■ Exercise instructions
Output each line exactly as written, from the first line of the records to the line bearing "reg [DWIDTH-1:0] ram[0:MEM_SIZE-1];", inclusive, while leaving every picture out.

■ Extracted data
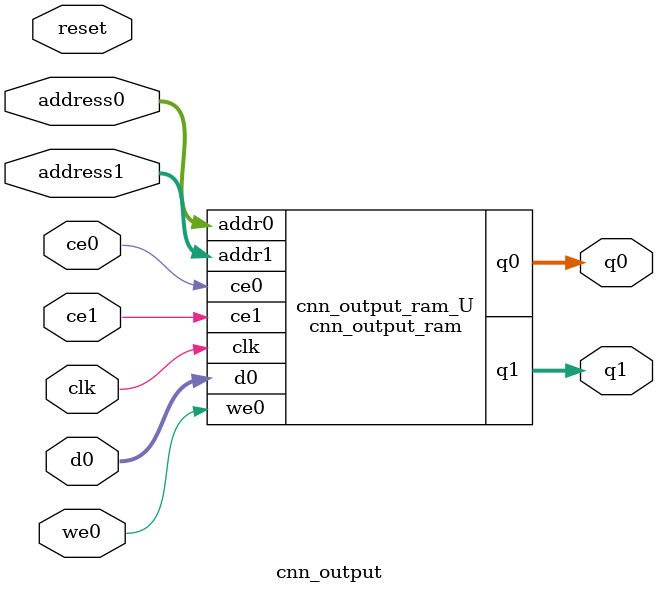
<source format=v>
`timescale 1 ns / 1 ps
module cnn_output_ram (addr0, ce0, d0, we0, q0, addr1, ce1, q1,  clk);

parameter DWIDTH = 32;
parameter AWIDTH = 8;
parameter MEM_SIZE = 200;

input[AWIDTH-1:0] addr0;
input ce0;
input[DWIDTH-1:0] d0;
input we0;
output reg[DWIDTH-1:0] q0;
input[AWIDTH-1:0] addr1;
input ce1;
output reg[DWIDTH-1:0] q1;
input clk;

reg [DWIDTH-1:0] ram[0:MEM_SIZE-1];




always @(posedge clk)  
begin 
    if (ce0) begin
        if (we0) 
            ram[addr0] <= d0; 
        q0 <= ram[addr0];
    end
end


always @(posedge clk)  
begin 
    if (ce1) begin
        q1 <= ram[addr1];
    end
end


endmodule

`timescale 1 ns / 1 ps
module cnn_output(
    reset,
    clk,
    address0,
    ce0,
    we0,
    d0,
    q0,
    address1,
    ce1,
    q1);

parameter DataWidth = 32'd32;
parameter AddressRange = 32'd200;
parameter AddressWidth = 32'd8;
input reset;
input clk;
input[AddressWidth - 1:0] address0;
input ce0;
input we0;
input[DataWidth - 1:0] d0;
output[DataWidth - 1:0] q0;
input[AddressWidth - 1:0] address1;
input ce1;
output[DataWidth - 1:0] q1;



cnn_output_ram cnn_output_ram_U(
    .clk( clk ),
    .addr0( address0 ),
    .ce0( ce0 ),
    .we0( we0 ),
    .d0( d0 ),
    .q0( q0 ),
    .addr1( address1 ),
    .ce1( ce1 ),
    .q1( q1 ));

endmodule


</source>
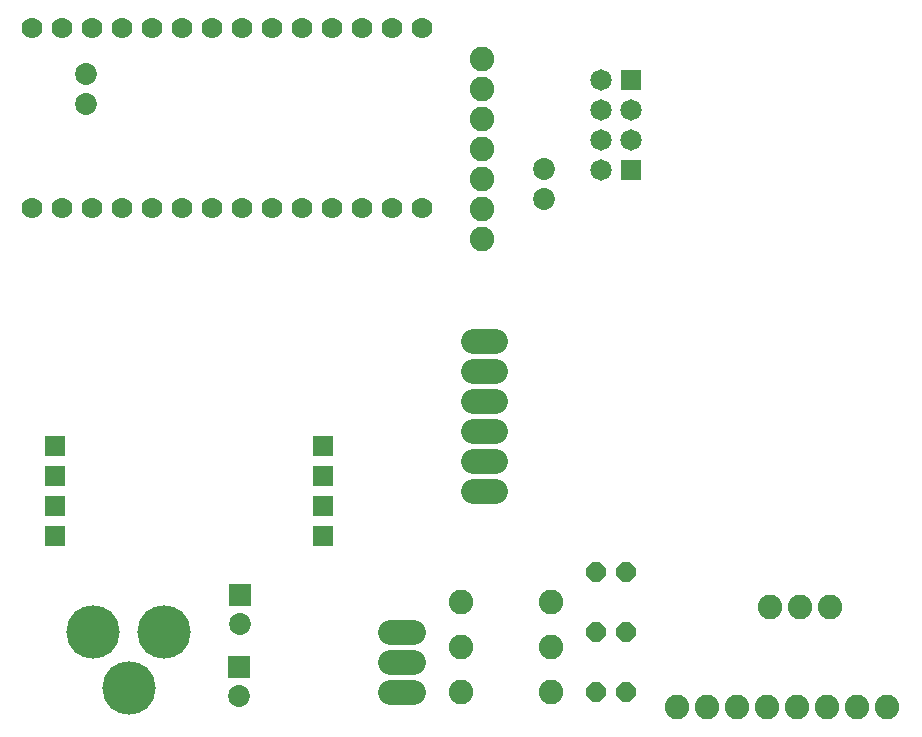
<source format=gts>
G04 EAGLE Gerber X2 export*
%TF.Part,Single*%
%TF.FileFunction,Other,Top Soldermask*%
%TF.FilePolarity,Positive*%
%TF.GenerationSoftware,Autodesk,EAGLE,9.1.1*%
%TF.CreationDate,2018-07-22T08:43:09Z*%
G75*
%MOMM*%
%FSLAX34Y34*%
%LPD*%
%AMOC8*
5,1,8,0,0,1.08239X$1,22.5*%
G01*
%ADD10R,1.854200X1.854200*%
%ADD11C,1.854200*%
%ADD12C,4.521200*%
%ADD13P,1.759533X8X22.500000*%
%ADD14C,2.082800*%
%ADD15C,2.082800*%
%ADD16C,1.778000*%
%ADD17R,1.712800X1.712800*%
%ADD18R,1.812800X1.812800*%
%ADD19C,1.812800*%


D10*
X200980Y120450D03*
D11*
X200980Y95450D03*
X71120Y561340D03*
X71120Y535940D03*
D12*
X137000Y88900D03*
X77000Y88900D03*
X107000Y41900D03*
D13*
X502600Y139700D03*
X528000Y139700D03*
X502600Y88900D03*
X528000Y88900D03*
X502600Y38100D03*
X528000Y38100D03*
D14*
X417068Y208280D02*
X398272Y208280D01*
X398272Y233680D02*
X417068Y233680D01*
X417068Y259080D02*
X398272Y259080D01*
X398272Y284480D02*
X417068Y284480D01*
X417068Y309880D02*
X398272Y309880D01*
X398272Y335280D02*
X417068Y335280D01*
D15*
X749300Y25400D03*
X723900Y25400D03*
X698500Y25400D03*
X673100Y25400D03*
X647700Y25400D03*
X622300Y25400D03*
X596900Y25400D03*
X571500Y25400D03*
X388300Y114300D03*
X464500Y114300D03*
X388300Y76200D03*
X464500Y76200D03*
X388300Y38100D03*
X464500Y38100D03*
X406400Y421640D03*
X406400Y447040D03*
X406400Y472440D03*
X406400Y497840D03*
X406400Y523240D03*
X406400Y548640D03*
X406400Y574040D03*
D16*
X25400Y448310D03*
X50800Y448310D03*
X76200Y448310D03*
X101600Y448310D03*
X127000Y448310D03*
X152400Y448310D03*
X177800Y448310D03*
X203200Y448310D03*
X228600Y448310D03*
X254000Y448310D03*
X279400Y448310D03*
X304800Y448310D03*
X330200Y448310D03*
X355600Y448310D03*
X355600Y600710D03*
X330200Y600710D03*
X304800Y600710D03*
X279400Y600710D03*
X254000Y600710D03*
X228600Y600710D03*
X203200Y600710D03*
X177800Y600710D03*
X152400Y600710D03*
X127000Y600710D03*
X101600Y600710D03*
X76200Y600710D03*
X50800Y600710D03*
X25400Y600710D03*
D17*
X271780Y246380D03*
X271780Y220980D03*
X271780Y195580D03*
X271780Y170180D03*
X44450Y246380D03*
X44450Y220980D03*
X44450Y195580D03*
X44450Y170180D03*
D18*
X532130Y556260D03*
D19*
X532130Y530860D03*
X532130Y505460D03*
X506730Y505460D03*
X506730Y530860D03*
X506730Y556260D03*
X506730Y480060D03*
D18*
X532130Y480060D03*
D15*
X650000Y110000D03*
X675400Y110000D03*
X700800Y110000D03*
D14*
X347218Y38100D02*
X328422Y38100D01*
X328422Y63500D02*
X347218Y63500D01*
X347218Y88900D02*
X328422Y88900D01*
D11*
X458470Y481330D03*
X458470Y455930D03*
D10*
X200660Y59490D03*
D11*
X200660Y34490D03*
M02*

</source>
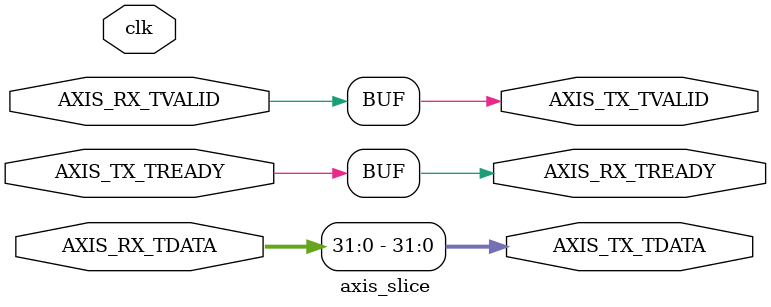
<source format=v>


//===================================================================================================
//                            ------->  Revision History  <------
//===================================================================================================
//
//   Date     Who   Ver  Changes
//===================================================================================================
// 06-Oct-22  DWW  1000  Initial creation
//===================================================================================================


module axis_slice #
(
    parameter DIN_WIDTH  = 256,
    parameter LOW_BIT    =   0,
    parameter DOUT_WIDTH =  32
) 
(
    input clk,

    //========================  AXI Stream interface for the input side  ============================
    input[DIN_WIDTH-1:0]    AXIS_RX_TDATA,
    input                   AXIS_RX_TVALID,
    output                  AXIS_RX_TREADY,
    //===============================================================================================


    //========================  AXI Stream interface for the output side  ===========================
    output[DOUT_WIDTH-1:0]  AXIS_TX_TDATA,
    output                  AXIS_TX_TVALID,
    input                   AXIS_TX_TREADY
    //===============================================================================================

);


assign  AXIS_TX_TDATA  = AXIS_RX_TDATA[LOW_BIT + DOUT_WIDTH - 1 : LOW_BIT];
assign  AXIS_TX_TVALID = AXIS_RX_TVALID;
assign  AXIS_RX_TREADY = AXIS_TX_TREADY;

endmodule
</source>
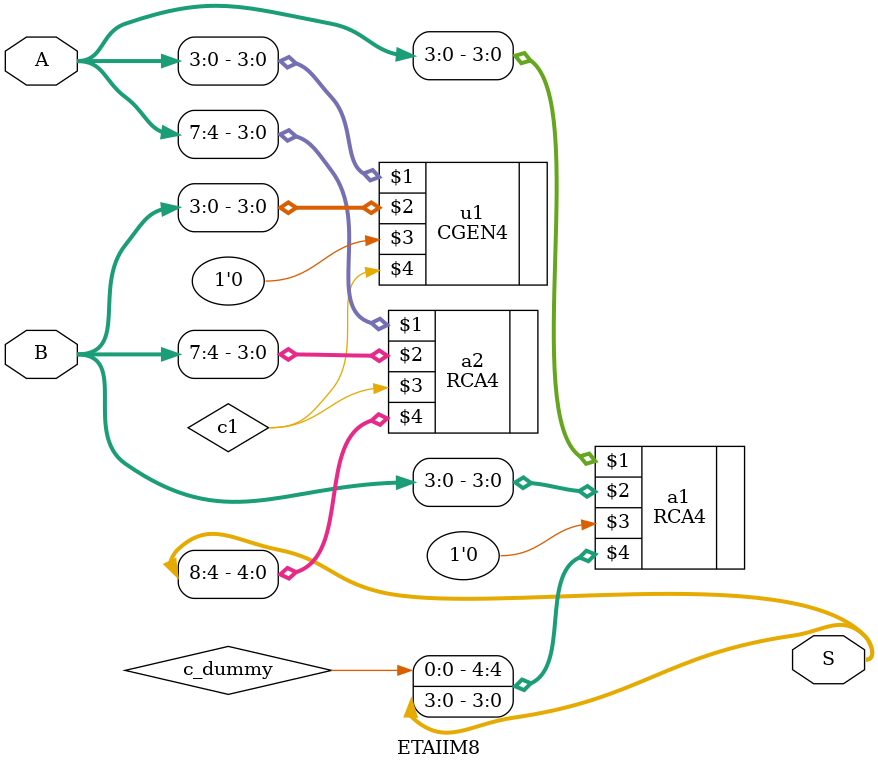
<source format=v>

module ETAIIM32(A,B,S); //3 taye akhar propagate mishan


    //inputs and outputs
input [31:0] A;
input [31:0] B;
output [32:0] S;

wire [6:0] c,c_dummy;

	CGEN4 u7 (A[27:24],B[27:24], c[5],c[6]);//propagate
	CGEN4 u6 (A[23:20],B[23:20], c[4],c[5]);//propagate
	CGEN4 u5 (A[19:16],B[19:16],1'b0,c[4]);//propagate
	CGEN4 u4 (A[15:12],B[15:12],1'b0,c[3]);//door rikhte mishe carrysh
	CGEN4 u3 (A[11:8],B[11:8],1'b0,c[2]);
	CGEN4 u2 (A[7:4],B[7:4],1'b0,c[1]);
        CGEN4 u1 (A[3:0],B[3:0],1'b0,c[0]);

	RCA4 a8 (A[31:28],B[31:28],c[6],S[32:28]);
	RCA4 a7 (A[27:24],B[27:24],c[5],{c_dummy[6],S[27:24]});//carya kolan dur rikhte mishe
	RCA4 a6 (A[23:20],B[23:20],c[4],{c_dummy[5],S[23:20]});
	RCA4 a5 (A[19:16],B[19:16],c[3],{c_dummy[4],S[19:16]});
	RCA4 a4 (A[15:12],B[15:12],c[2],{c_dummy[3],S[15:12]});
	RCA4 a3 (A[11:8],B[11:8]  ,c[1],{c_dummy[2],S[11:8]});
	RCA4 a2 (A[7:4],B[7:4]    ,c[0],{c_dummy[1],S[7:4]});
        RCA4 a1 (A[3:0],B[3:0]    ,1'b0,{c_dummy[0],S[3:0]});

endmodule



module ETAIIM8(A,B,S); //
    
    //inputs and outputs
input [7:0] A;
input [7:0] B;
output [8:0] S;

wire  c1,c_dummy;
        CGEN4 u1 (A[3:0],B[3:0],1'b0,c1);

	RCA4 a2 (A[7:4],B[7:4]    ,c1,S[8:4]);
        RCA4 a1 (A[3:0],B[3:0]    ,1'b0,{c_dummy,S[3:0]});

endmodule

</source>
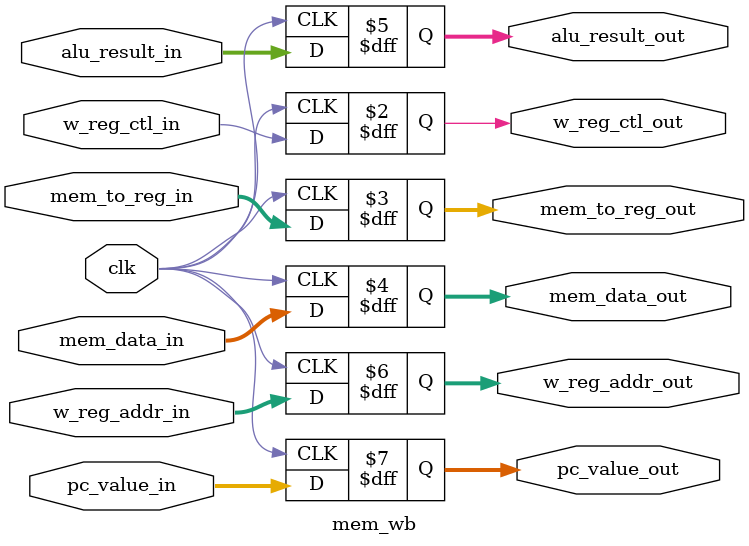
<source format=v>


`timescale 1ns/10ps

module mem_wb (
    clk,
    w_reg_ctl_in,
    mem_to_reg_in,
    mem_data_in,
    alu_result_in,
    pc_value_in,
    w_reg_addr_in,
    w_reg_ctl_out,
    mem_to_reg_out,
    mem_data_out,
    alu_result_out,
    w_reg_addr_out,
    pc_value_out
);
// mem_wb: Memory/Writeback pipeline latch
// :param clk: clock (input)
// :param mem_to_reg_(in/out): ctrl signal to select data to write (input 3) to 32bit 3:1 mux
// :param w_reg_ctl_(in/out): write register control signal
// :param mem_data_(in/out): data from mem stage
// :param alu_result_(in/out): result from ex stage
// :param w_reg_addr_(in/out): write register address
// :param pc_value_(in/out): pc value
// :return: module latch

input [0:0] clk;
input [0:0] w_reg_ctl_in;
input [1:0] mem_to_reg_in;
input signed [31:0] mem_data_in;
input signed [31:0] alu_result_in;
input signed [31:0] pc_value_in;
input [4:0] w_reg_addr_in;
output [0:0] w_reg_ctl_out;
reg [0:0] w_reg_ctl_out;
output [1:0] mem_to_reg_out;
reg [1:0] mem_to_reg_out;
output signed [31:0] mem_data_out;
reg signed [31:0] mem_data_out;
output signed [31:0] alu_result_out;
reg signed [31:0] alu_result_out;
output [4:0] w_reg_addr_out;
reg [4:0] w_reg_addr_out;
output [31:0] pc_value_out;
reg [31:0] pc_value_out;

always @(posedge clk) begin: MEM_WB_LATCH
    begin
        w_reg_ctl_out <= w_reg_ctl_in;
        mem_data_out <= mem_data_in;
        pc_value_out <= pc_value_in;
        alu_result_out <= alu_result_in;
        w_reg_addr_out <= w_reg_addr_in;
        mem_to_reg_out <= mem_to_reg_in;
    end
end

endmodule

</source>
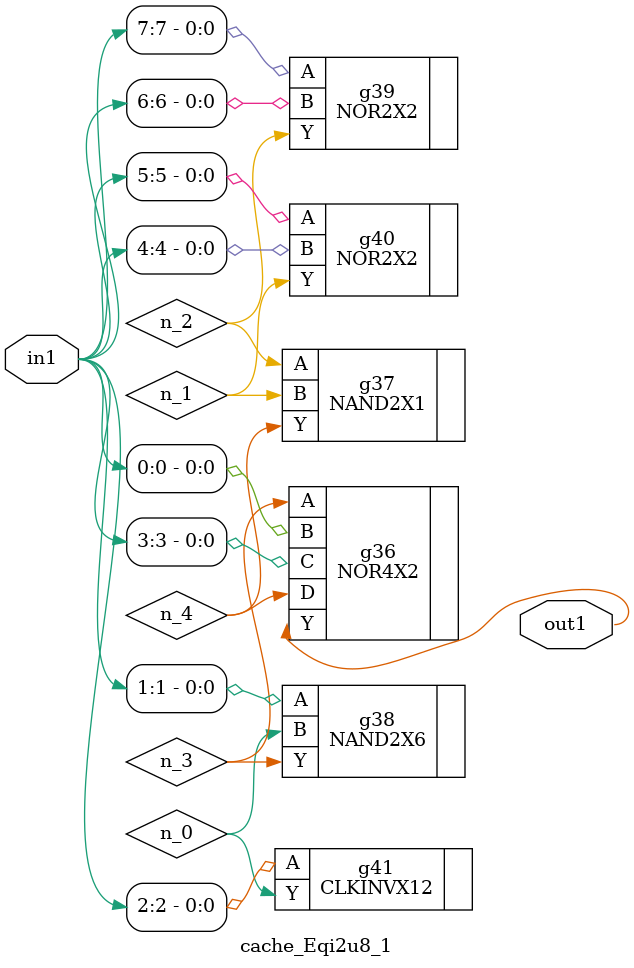
<source format=v>
`timescale 1ps / 1ps


module cache_Eqi2u8_1(in1, out1);
  input [7:0] in1;
  output out1;
  wire [7:0] in1;
  wire out1;
  wire n_0, n_1, n_2, n_3, n_4;
  NOR4X2 g36(.A (n_3), .B (in1[0]), .C (in1[3]), .D (n_4), .Y (out1));
  NAND2X1 g37(.A (n_2), .B (n_1), .Y (n_4));
  NAND2X6 g38(.A (in1[1]), .B (n_0), .Y (n_3));
  NOR2X2 g39(.A (in1[7]), .B (in1[6]), .Y (n_2));
  NOR2X2 g40(.A (in1[5]), .B (in1[4]), .Y (n_1));
  CLKINVX12 g41(.A (in1[2]), .Y (n_0));
endmodule



</source>
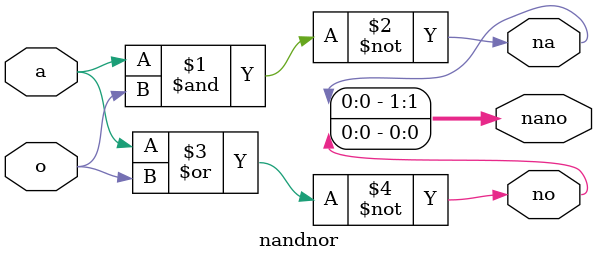
<source format=v>

module nandnor(
  input a, o,
  output na, no,
  output [1:0] nano);
  nand (na, a, o);
  nor (no, a, o);
  assign nano = {na,no};
endmodule

</source>
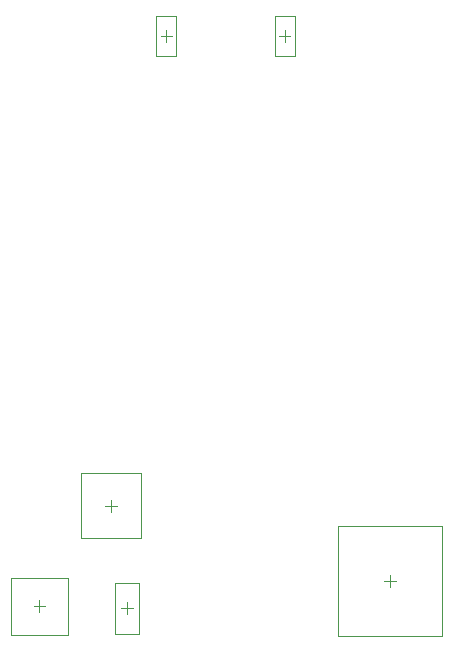
<source format=gbr>
%TF.GenerationSoftware,Altium Limited,Altium Designer,20.0.14 (345)*%
G04 Layer_Color=32768*
%FSLAX45Y45*%
%MOMM*%
%TF.FileFunction,Other,Mechanical_15*%
%TF.Part,Single*%
G01*
G75*
%TA.AperFunction,NonConductor*%
%ADD29C,0.10000*%
%ADD42C,0.05000*%
D29*
X374700Y918900D02*
X474700D01*
X424700Y868900D02*
Y968900D01*
X1450000Y5747400D02*
X1550000D01*
X1500000Y5697400D02*
Y5797400D01*
X1585000Y5574900D02*
Y5919900D01*
X1415000Y5574900D02*
Y5919900D01*
X1585000D01*
X1415000Y5574900D02*
X1585000D01*
X2450000Y5747400D02*
X2550000D01*
X2500000Y5697400D02*
Y5797400D01*
X2585000Y5574900D02*
Y5919900D01*
X2415000Y5574900D02*
Y5919900D01*
X2585000D01*
X2415000Y5574900D02*
X2585000D01*
X3340900Y1130300D02*
X3440900D01*
X3390900Y1080300D02*
Y1180300D01*
X1031100Y1719750D02*
Y1819750D01*
X981100Y1769750D02*
X1081100D01*
X1168400Y851700D02*
Y951700D01*
X1118400Y901700D02*
X1218400D01*
D42*
X184700Y678900D02*
Y1158900D01*
X664700Y678900D02*
Y1158900D01*
X184700D02*
X664700D01*
X184700Y678900D02*
X664700D01*
X2948400Y665300D02*
Y1595300D01*
X3833400Y665300D02*
Y1595300D01*
X2948400D02*
X3833400D01*
X2948400Y665300D02*
X3833400D01*
X776100Y1492500D02*
X1286100D01*
X776100Y2042500D02*
X1286100D01*
X776100Y1492500D02*
Y2042500D01*
X1286100Y1492500D02*
Y2042500D01*
X1068400Y1119200D02*
X1268400D01*
X1068400Y684200D02*
X1268400D01*
Y1119200D01*
X1068400Y684200D02*
Y1119200D01*
%TF.MD5,fa78d8577fe92f4957c8ac5e6920fc9a*%
M02*

</source>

■ Solution to the exercise
<source format=v>
`timescale 1 ns / 1 ps
module cnn_output_ram (addr0, ce0, d0, we0, q0, addr1, ce1, q1,  clk);

parameter DWIDTH = 32;
parameter AWIDTH = 8;
parameter MEM_SIZE = 200;

input[AWIDTH-1:0] addr0;
input ce0;
input[DWIDTH-1:0] d0;
input we0;
output reg[DWIDTH-1:0] q0;
input[AWIDTH-1:0] addr1;
input ce1;
output reg[DWIDTH-1:0] q1;
input clk;

reg [DWIDTH-1:0] ram[0:MEM_SIZE-1];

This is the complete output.